# [Data entries]
——————————

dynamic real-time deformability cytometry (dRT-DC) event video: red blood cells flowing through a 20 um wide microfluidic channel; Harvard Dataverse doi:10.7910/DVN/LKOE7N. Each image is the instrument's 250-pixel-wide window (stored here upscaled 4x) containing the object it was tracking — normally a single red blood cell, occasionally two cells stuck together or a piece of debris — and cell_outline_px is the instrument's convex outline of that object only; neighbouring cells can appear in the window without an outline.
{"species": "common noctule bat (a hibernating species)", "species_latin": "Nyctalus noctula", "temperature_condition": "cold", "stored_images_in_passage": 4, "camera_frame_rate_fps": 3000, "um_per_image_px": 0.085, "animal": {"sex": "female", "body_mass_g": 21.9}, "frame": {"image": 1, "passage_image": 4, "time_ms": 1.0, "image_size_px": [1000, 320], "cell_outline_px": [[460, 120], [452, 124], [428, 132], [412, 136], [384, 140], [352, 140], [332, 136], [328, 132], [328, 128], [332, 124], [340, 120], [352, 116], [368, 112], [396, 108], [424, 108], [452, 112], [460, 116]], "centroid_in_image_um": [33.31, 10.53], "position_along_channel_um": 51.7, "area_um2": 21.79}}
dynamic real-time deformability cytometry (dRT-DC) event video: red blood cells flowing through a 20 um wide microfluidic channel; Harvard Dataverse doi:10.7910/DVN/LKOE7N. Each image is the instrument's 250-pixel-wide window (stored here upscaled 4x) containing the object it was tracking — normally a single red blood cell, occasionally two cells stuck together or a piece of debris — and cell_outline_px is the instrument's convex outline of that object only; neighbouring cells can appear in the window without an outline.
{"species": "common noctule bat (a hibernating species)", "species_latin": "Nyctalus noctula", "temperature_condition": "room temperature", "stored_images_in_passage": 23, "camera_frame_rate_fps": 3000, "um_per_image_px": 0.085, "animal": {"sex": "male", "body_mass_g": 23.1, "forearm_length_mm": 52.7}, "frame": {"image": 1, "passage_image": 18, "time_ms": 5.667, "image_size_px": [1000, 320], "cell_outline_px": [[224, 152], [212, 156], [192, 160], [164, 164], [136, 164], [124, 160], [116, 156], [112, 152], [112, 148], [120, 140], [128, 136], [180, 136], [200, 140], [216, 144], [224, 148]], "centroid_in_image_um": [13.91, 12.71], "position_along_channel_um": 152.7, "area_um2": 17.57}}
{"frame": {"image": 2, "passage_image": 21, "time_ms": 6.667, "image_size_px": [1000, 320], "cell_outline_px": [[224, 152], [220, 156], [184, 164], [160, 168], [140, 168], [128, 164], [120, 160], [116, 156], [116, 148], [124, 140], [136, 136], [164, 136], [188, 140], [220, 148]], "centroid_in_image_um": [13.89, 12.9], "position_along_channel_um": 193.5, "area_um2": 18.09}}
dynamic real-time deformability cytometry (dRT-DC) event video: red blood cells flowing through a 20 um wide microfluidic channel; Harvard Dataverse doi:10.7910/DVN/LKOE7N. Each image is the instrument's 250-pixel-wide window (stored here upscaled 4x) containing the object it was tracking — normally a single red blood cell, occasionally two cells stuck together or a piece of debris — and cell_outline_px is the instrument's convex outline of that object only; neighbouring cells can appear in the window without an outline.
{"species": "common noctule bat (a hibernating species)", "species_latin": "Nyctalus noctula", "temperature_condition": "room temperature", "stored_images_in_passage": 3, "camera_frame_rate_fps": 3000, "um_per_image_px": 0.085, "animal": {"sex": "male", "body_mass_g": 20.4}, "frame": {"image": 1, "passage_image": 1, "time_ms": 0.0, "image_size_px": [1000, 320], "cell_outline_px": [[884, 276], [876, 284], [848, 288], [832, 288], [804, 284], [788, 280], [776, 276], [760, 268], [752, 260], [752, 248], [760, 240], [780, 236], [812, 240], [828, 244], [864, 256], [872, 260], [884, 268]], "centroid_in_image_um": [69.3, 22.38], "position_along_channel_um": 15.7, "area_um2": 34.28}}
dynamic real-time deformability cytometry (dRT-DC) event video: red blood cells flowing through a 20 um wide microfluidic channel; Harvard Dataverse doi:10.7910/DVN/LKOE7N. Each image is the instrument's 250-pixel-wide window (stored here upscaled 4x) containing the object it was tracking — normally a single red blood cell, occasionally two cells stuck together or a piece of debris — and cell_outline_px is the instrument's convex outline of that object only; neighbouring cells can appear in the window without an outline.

——————————

Repeat every entry exactly as written above.

# [The solution]
dynamic real-time deformability cytometry (dRT-DC) event video: red blood cells flowing through a 20 um wide microfluidic channel; Harvard Dataverse doi:10.7910/DVN/LKOE7N. Each image is the instrument's 250-pixel-wide window (stored here upscaled 4x) containing the object it was tracking — normally a single red blood cell, occasionally two cells stuck together or a piece of debris — and cell_outline_px is the instrument's convex outline of that object only; neighbouring cells can appear in the window without an outline.
{"species": "common noctule bat (a hibernating species)", "species_latin": "Nyctalus noctula", "temperature_condition": "cold", "stored_images_in_passage": 4, "camera_frame_rate_fps": 3000, "um_per_image_px": 0.085, "animal": {"sex": "female", "body_mass_g": 21.9}, "frame": {"image": 1, "passage_image": 4, "time_ms": 1.0, "image_size_px": [1000, 320], "cell_outline_px": [[460, 120], [452, 124], [428, 132], [412, 136], [384, 140], [352, 140], [332, 136], [328, 132], [328, 128], [332, 124], [340, 120], [352, 116], [368, 112], [396, 108], [424, 108], [452, 112], [460, 116]], "centroid_in_image_um": [33.31, 10.53], "position_along_channel_um": 51.7, "area_um2": 21.79}}
dynamic real-time deformability cytometry (dRT-DC) event video: red blood cells flowing through a 20 um wide microfluidic channel; Harvard Dataverse doi:10.7910/DVN/LKOE7N. Each image is the instrument's 250-pixel-wide window (stored here upscaled 4x) containing the object it was tracking — normally a single red blood cell, occasionally two cells stuck together or a piece of debris — and cell_outline_px is the instrument's convex outline of that object only; neighbouring cells can appear in the window without an outline.
{"species": "common noctule bat (a hibernating species)", "species_latin": "Nyctalus noctula", "temperature_condition": "room temperature", "stored_images_in_passage": 23, "camera_frame_rate_fps": 3000, "um_per_image_px": 0.085, "animal": {"sex": "male", "body_mass_g": 23.1, "forearm_length_mm": 52.7}, "frame": {"image": 1, "passage_image": 18, "time_ms": 5.667, "image_size_px": [1000, 320], "cell_outline_px": [[224, 152], [212, 156], [192, 160], [164, 164], [136, 164], [124, 160], [116, 156], [112, 152], [112, 148], [120, 140], [128, 136], [180, 136], [200, 140], [216, 144], [224, 148]], "centroid_in_image_um": [13.91, 12.71], "position_along_channel_um": 152.7, "area_um2": 17.57}}
{"frame": {"image": 2, "passage_image": 21, "time_ms": 6.667, "image_size_px": [1000, 320], "cell_outline_px": [[224, 152], [220, 156], [184, 164], [160, 168], [140, 168], [128, 164], [120, 160], [116, 156], [116, 148], [124, 140], [136, 136], [164, 136], [188, 140], [220, 148]], "centroid_in_image_um": [13.89, 12.9], "position_along_channel_um": 193.5, "area_um2": 18.09}}
dynamic real-time deformability cytometry (dRT-DC) event video: red blood cells flowing through a 20 um wide microfluidic channel; Harvard Dataverse doi:10.7910/DVN/LKOE7N. Each image is the instrument's 250-pixel-wide window (stored here upscaled 4x) containing the object it was tracking — normally a single red blood cell, occasionally two cells stuck together or a piece of debris — and cell_outline_px is the instrument's convex outline of that object only; neighbouring cells can appear in the window without an outline.
{"species": "common noctule bat (a hibernating species)", "species_latin": "Nyctalus noctula", "temperature_condition": "room temperature", "stored_images_in_passage": 3, "camera_frame_rate_fps": 3000, "um_per_image_px": 0.085, "animal": {"sex": "male", "body_mass_g": 20.4}, "frame": {"image": 1, "passage_image": 1, "time_ms": 0.0, "image_size_px": [1000, 320], "cell_outline_px": [[884, 276], [876, 284], [848, 288], [832, 288], [804, 284], [788, 280], [776, 276], [760, 268], [752, 260], [752, 248], [760, 240], [780, 236], [812, 240], [828, 244], [864, 256], [872, 260], [884, 268]], "centroid_in_image_um": [69.3, 22.38], "position_along_channel_um": 15.7, "area_um2": 34.28}}
dynamic real-time deformability cytometry (dRT-DC) event video: red blood cells flowing through a 20 um wide microfluidic channel; Harvard Dataverse doi:10.7910/DVN/LKOE7N. Each image is the instrument's 250-pixel-wide window (stored here upscaled 4x) containing the object it was tracking — normally a single red blood cell, occasionally two cells stuck together or a piece of debris — and cell_outline_px is the instrument's convex outline of that object only; neighbouring cells can appear in the window without an outline.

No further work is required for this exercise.